Marina ingressa com ação judicial objetivando a rescisão de contrato que mantém com Olga. Na exposição de fatos na petição inicial, narra que o descumprimento contratual de Olga ocasionou-lhe uma série de contratempos, inclusive a fazendo sofrer demasiadamente. Imagine-se que Olga, em sua contestação, passe a impugnar tal sofrimento, ainda que nitidamente essa parte da narrativa fática da petição inicial não faça parte da causa de pedir e em nada se relacione com o pedido de rescisão contratual. Por alguma razão Marina entra na discussão com Olga, e ambas produzem provas a respeito do alegado sofrimento da primeira, tudo sendo permitido pelo juiz. Note-se que, caso o juiz condene Olga ao pagamento de danos morais, certamente a sentença será extra petita, porque o pedido de Marina limitava-se à rescisão contratual; mas, nesse caso, não terá ocorrido violação ao princípio do contraditório, considerando-se que a matéria – danos morais – foi amplamente discutida por ambas as partes. Apesar de não verificar-se a violação ao princípio do contraditório, naturalmente houve ofensa ao princípio da inércia da jurisdição, e por essa razão a sentença é nula.

O princípio ora analisado é tratado no art. 479, caput, do PLNCPC, que simplesmente modifica a redação do atual art. 460 do CPC, sem lhe alterar o conteúdo. Segundo o dispositivo legal constante do projeto, não se admite sentença de natureza diversa da pedida, bem como condenação da parte em quantidade superior ou objeto diverso do que foi pedido.

16.4.2. Exceções ao princípio da congruência

Nem toda decisão proferida sem a observação do princípio da congruência é nula, admitindo-se a extrapolação no tocante ao pedido em situações expressamente previstas em lei.

No que concerne à limitação da sentença ao pedido do autor, existem três exceções:

(a) nos chamados pedidos implícitos é admitido ao juiz conceder o que não tenha sido expressamente pedido pelo autor80;

(b) a fungibilidade permite ao juiz que conceda tutela diferente da que foi pedida pelo autor, verificando-se nas ações possessórias (permite-se concessão de tutela possessória diferente da pedida pelo autor) e nas ações cautelares (permite-se a concessão de tutela cautelar diferente da pedida pelo autor);

(c) nas demandas que tenham como objeto uma obrigação de fazer e/ou não fazer o juiz pode conceder tutela diversa da pedida pelo autor, desde que com isso gere um resultado prático equivalente ao do adimplemento da obrigação (art. 461, caput, do CPC e art. 84, caput, do CDC)81.

REGISTROS ARMAZENADOS —

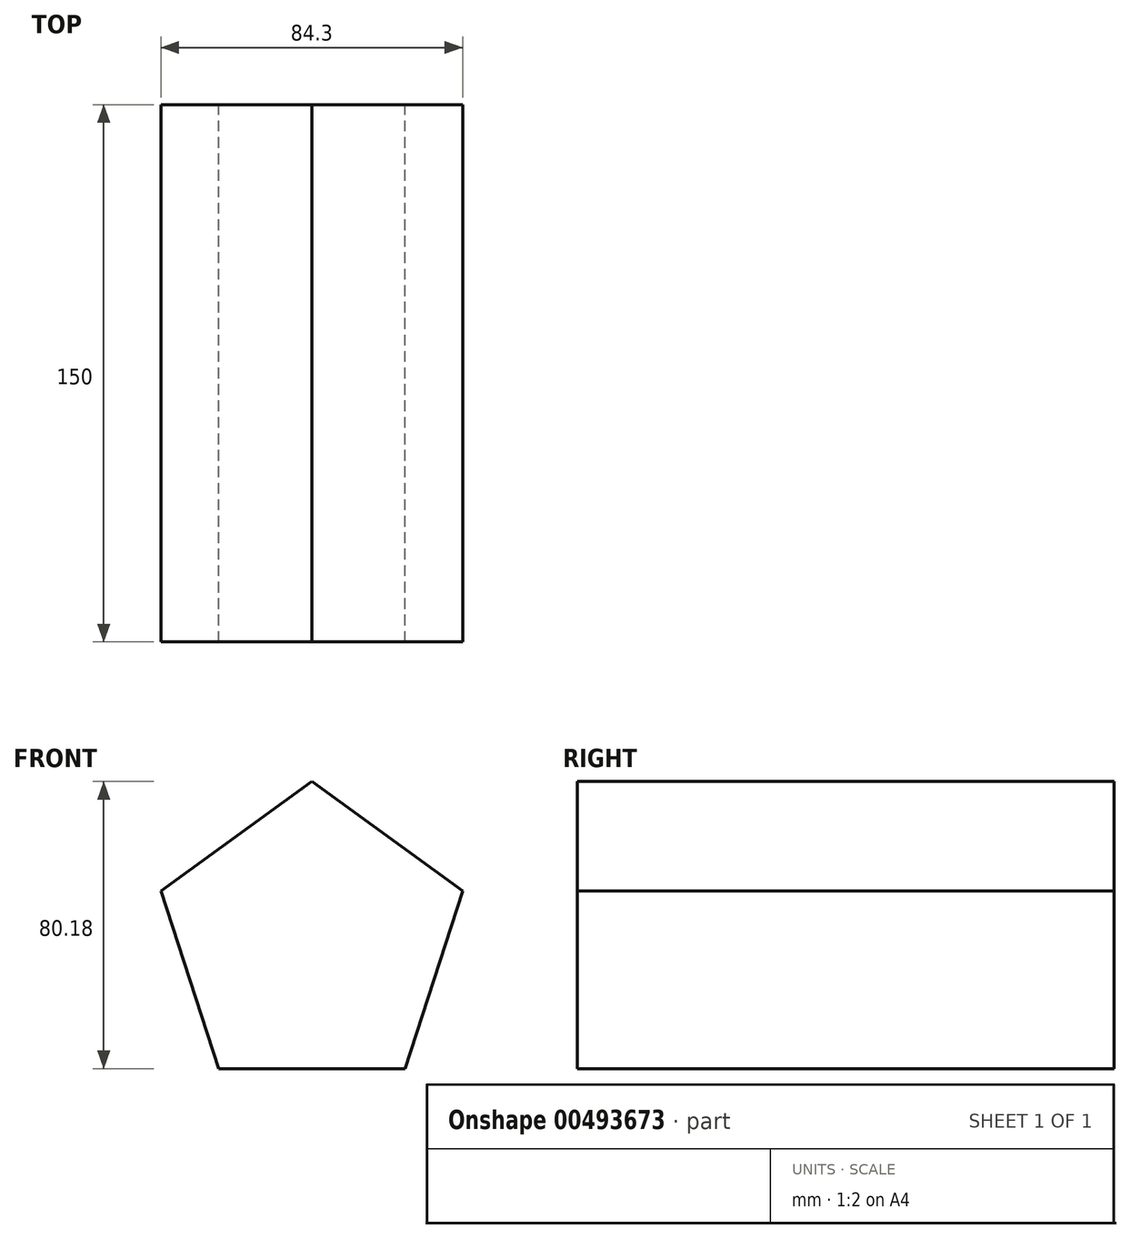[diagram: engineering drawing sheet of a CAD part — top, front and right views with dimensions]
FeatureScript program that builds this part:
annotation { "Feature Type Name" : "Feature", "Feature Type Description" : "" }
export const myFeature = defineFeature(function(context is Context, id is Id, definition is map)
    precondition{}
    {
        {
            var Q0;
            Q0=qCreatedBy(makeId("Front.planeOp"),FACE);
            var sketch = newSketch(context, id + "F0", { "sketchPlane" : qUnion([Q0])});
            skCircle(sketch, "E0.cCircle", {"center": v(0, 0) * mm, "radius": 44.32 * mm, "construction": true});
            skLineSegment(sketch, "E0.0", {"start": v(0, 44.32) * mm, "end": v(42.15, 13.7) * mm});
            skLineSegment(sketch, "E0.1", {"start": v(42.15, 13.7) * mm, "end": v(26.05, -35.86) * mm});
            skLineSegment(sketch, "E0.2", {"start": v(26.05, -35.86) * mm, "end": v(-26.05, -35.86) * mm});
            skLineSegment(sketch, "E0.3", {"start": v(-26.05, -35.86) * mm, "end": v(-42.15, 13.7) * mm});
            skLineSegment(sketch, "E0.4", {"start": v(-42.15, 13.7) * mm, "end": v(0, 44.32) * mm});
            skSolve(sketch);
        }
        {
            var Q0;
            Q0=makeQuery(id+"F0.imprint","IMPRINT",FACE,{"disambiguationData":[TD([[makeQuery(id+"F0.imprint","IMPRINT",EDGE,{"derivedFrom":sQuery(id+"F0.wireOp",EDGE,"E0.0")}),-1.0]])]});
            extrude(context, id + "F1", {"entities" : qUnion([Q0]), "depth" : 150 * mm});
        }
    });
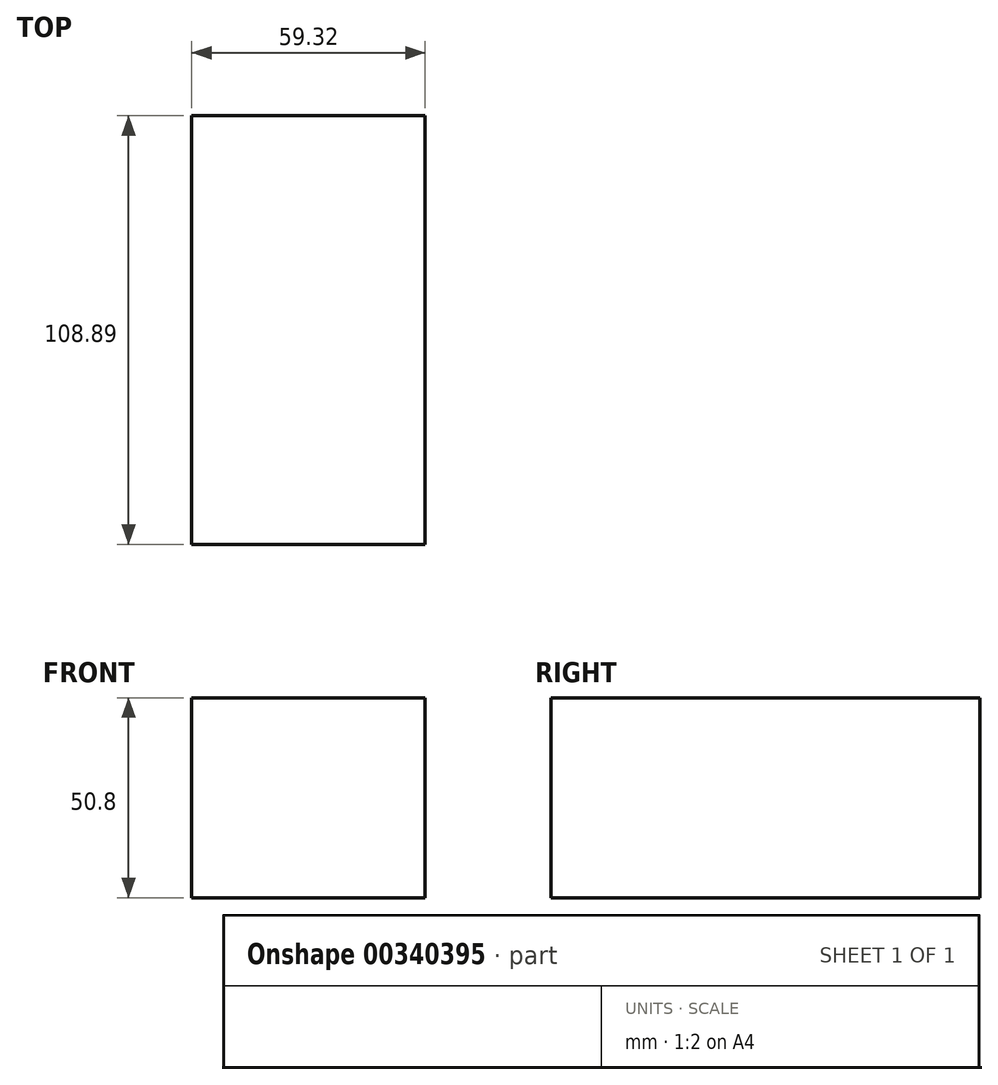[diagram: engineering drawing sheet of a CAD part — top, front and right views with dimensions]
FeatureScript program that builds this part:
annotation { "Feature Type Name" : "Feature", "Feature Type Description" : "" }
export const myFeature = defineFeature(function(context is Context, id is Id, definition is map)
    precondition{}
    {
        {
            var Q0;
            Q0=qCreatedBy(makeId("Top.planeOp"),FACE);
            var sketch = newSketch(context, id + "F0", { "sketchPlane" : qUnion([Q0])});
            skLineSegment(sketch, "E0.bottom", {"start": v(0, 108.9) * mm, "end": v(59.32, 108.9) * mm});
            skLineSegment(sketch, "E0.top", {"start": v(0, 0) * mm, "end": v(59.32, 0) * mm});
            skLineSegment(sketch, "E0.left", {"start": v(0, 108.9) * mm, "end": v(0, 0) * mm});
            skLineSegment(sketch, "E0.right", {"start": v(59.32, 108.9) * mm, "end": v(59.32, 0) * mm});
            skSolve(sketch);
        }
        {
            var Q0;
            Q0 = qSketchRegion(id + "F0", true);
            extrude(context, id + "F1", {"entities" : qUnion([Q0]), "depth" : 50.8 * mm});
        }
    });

PROPOSTA DO EXERCÍCIO —
Por favor, liste as exceções à limitação da sentença ao pedido do autor que o trecho da página apresenta, descrevendo cada uma em uma frase.

RESPOSTA DO EXERCÍCIO —
1. Pedidos implícitos: o juiz pode conceder o que não tenha sido expressamente pedido pelo autor.
2. Fungibilidade: o juiz pode conceder tutela diferente da pedida pelo autor, o que ocorre nas ações possessórias e nas ações cautelares.
3. Demandas que tenham como objeto uma obrigação de fazer e/ou não fazer: o juiz pode conceder tutela diversa da pedida pelo autor, desde que gere um resultado prático equivalente ao do adimplemento da obrigação (art. 461, caput, do CPC e art. 84, caput, do CDC).